July 5, 2008 | The Straits Times
TABLE TALK: WITH FAREED ZAKARIA
How might Singapore deal with a world in which people are richer than ever before and many players are jostling for supremacy? The editor of Newsweek International, Dr Fareed Zakaria, proffers his thoughts
By Cheong Suk-Wai, Senior Writer
What Singapore has done very adroitly is to have moved up the value chain – to have said that ‘okay, we can’t compete with other countries in cheap labour, and so we’re going to do value-added products, we’re going to try services, we can compete (in) these areas, we’re going to move to the next level’.’
He applauds the Republic’s ‘very clever’ forays into such areas as tourism, film-making and software design. And all this, on top of managing good relations with both the United States and China, he notes admiringly.
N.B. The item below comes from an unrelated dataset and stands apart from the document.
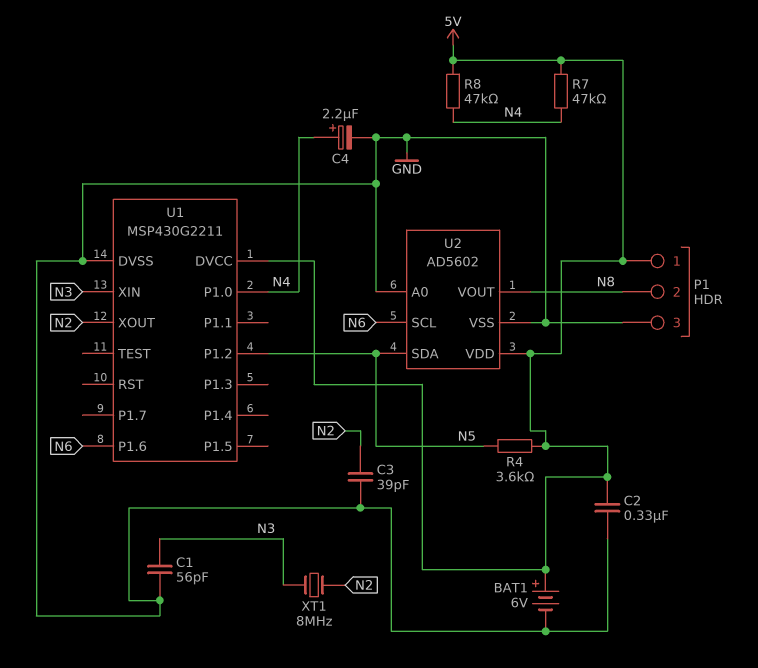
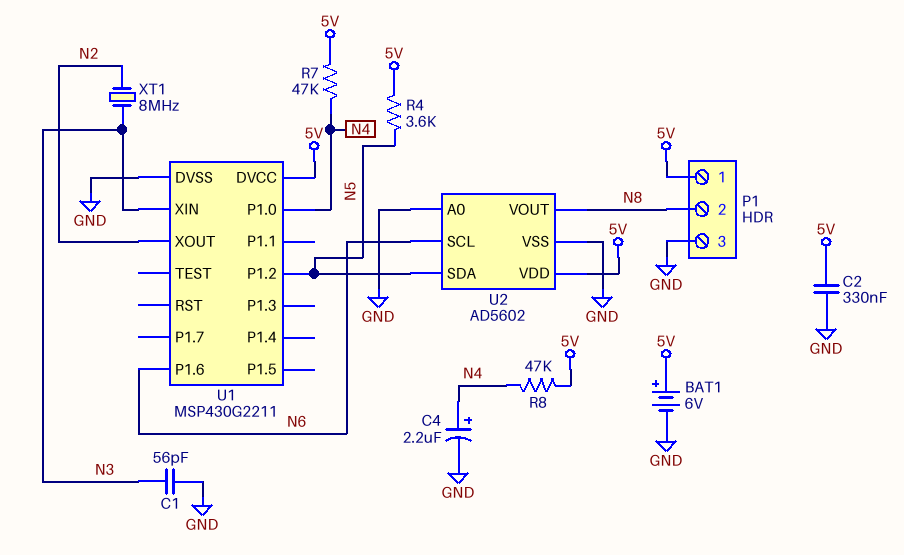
C3: 39pF (GND, N2) -> none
But he adds that Singapore is the only rich country in the world without a fully functioning multi-party democracy. That will hobble its advance in the long run, he believes, because people ‘want not only economic rights, but also freedom of association, freedom of speech and freedom of thought’.
‘You may get lucky with a particular autocrat, but what happens after him?…If you could guarantee me in advance that you’ll get Lee Kuan Yew, that’s a whole different thing. But there’s no way beforehand to know that you’re going to get a leader like Lee Kuan Yew.’
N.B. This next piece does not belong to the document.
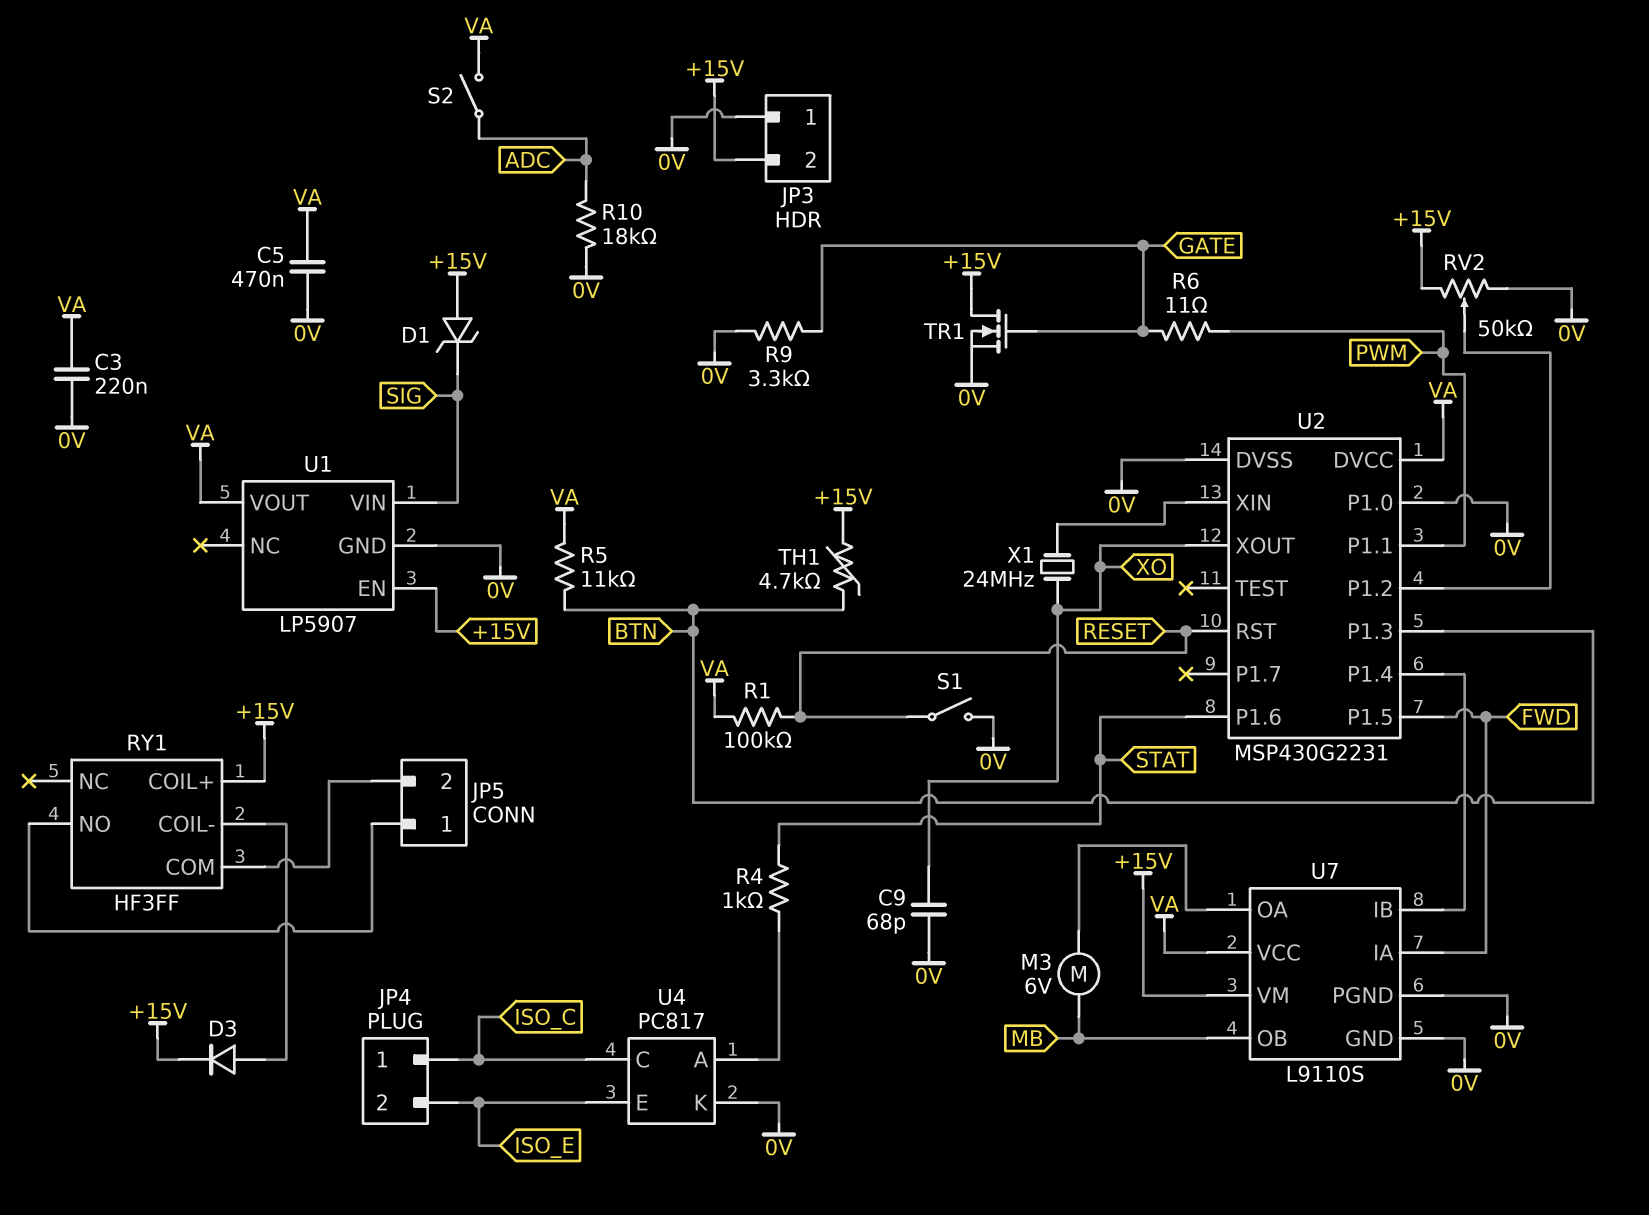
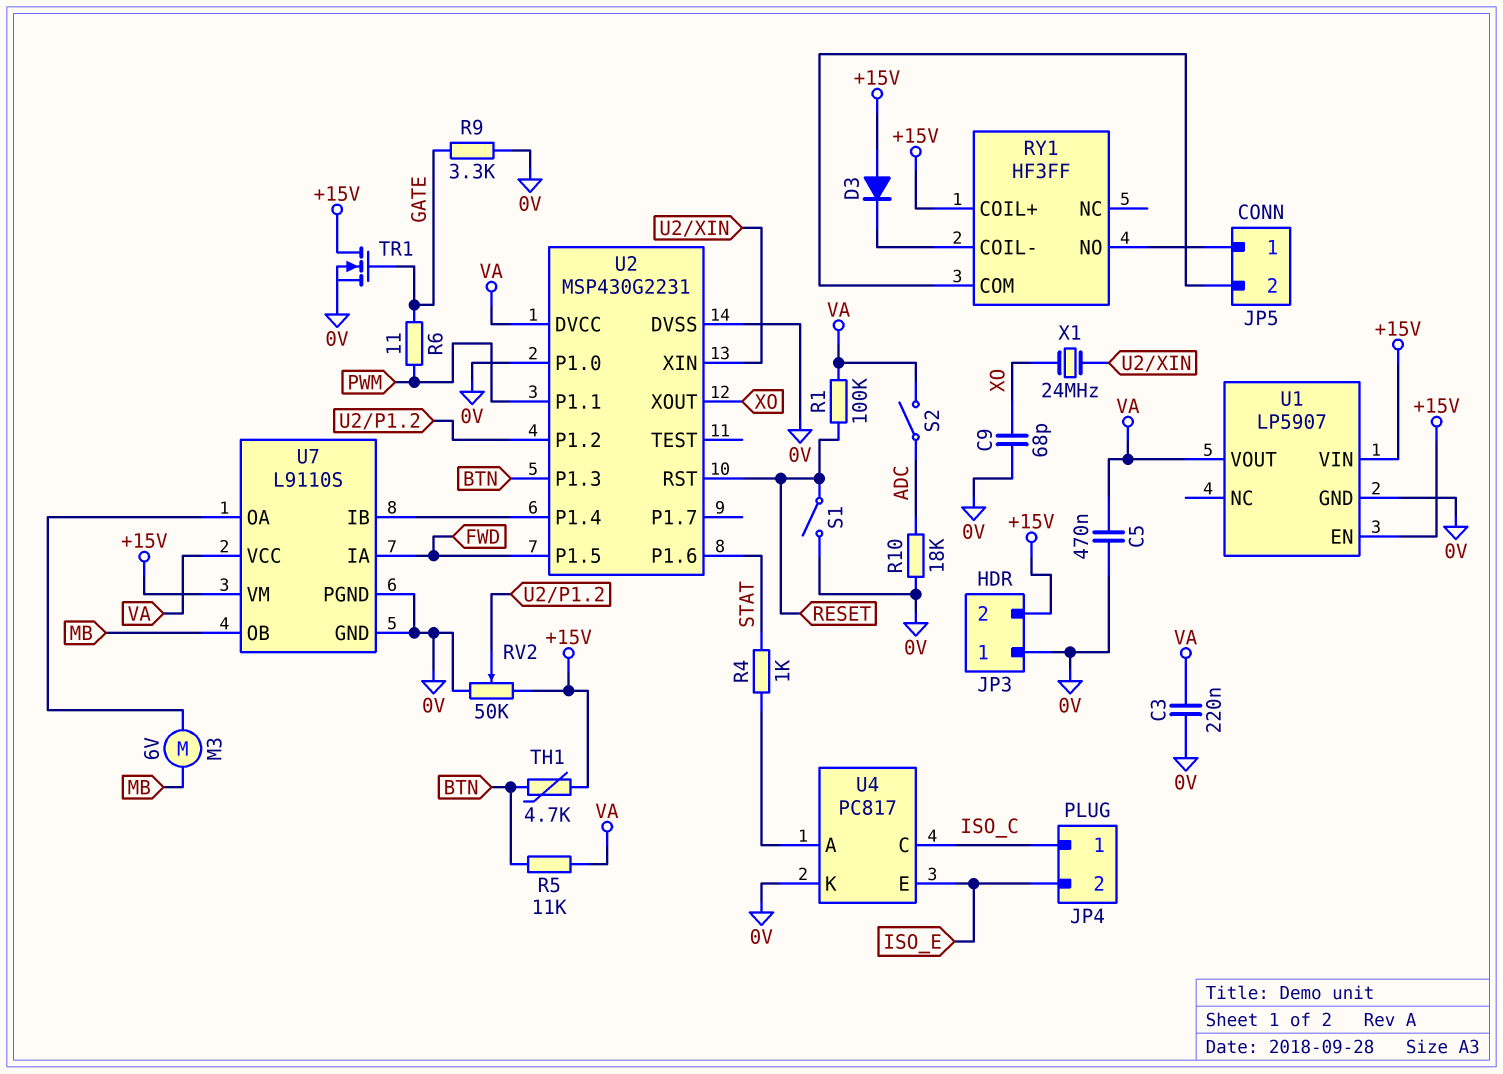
D1: zener (A +15V, K SIG) -> none
D3: diode (A RY1/COIL-, K +15V) -> diode (A +15V, K RY1/COIL-)
U1 pin VIN: SIG -> +15V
He adds wryly, wondering whether this would get into print: ‘I think that the political system is rigged in favour of the People’s Action Party (PAP). Some of it is formal…Some of it is informal. But all of it is largely unnecessary.’
Singapore is already ‘a very open society in many ways’, he points out. ‘I often say this to people because they have an image of Singapore which is essentially incorrect…It is a place where you would certainly feel as if you had many, many freedoms and liberties…It has been lucky in having very wise leadership.’
But it has to widen its political outlook much more, he insists.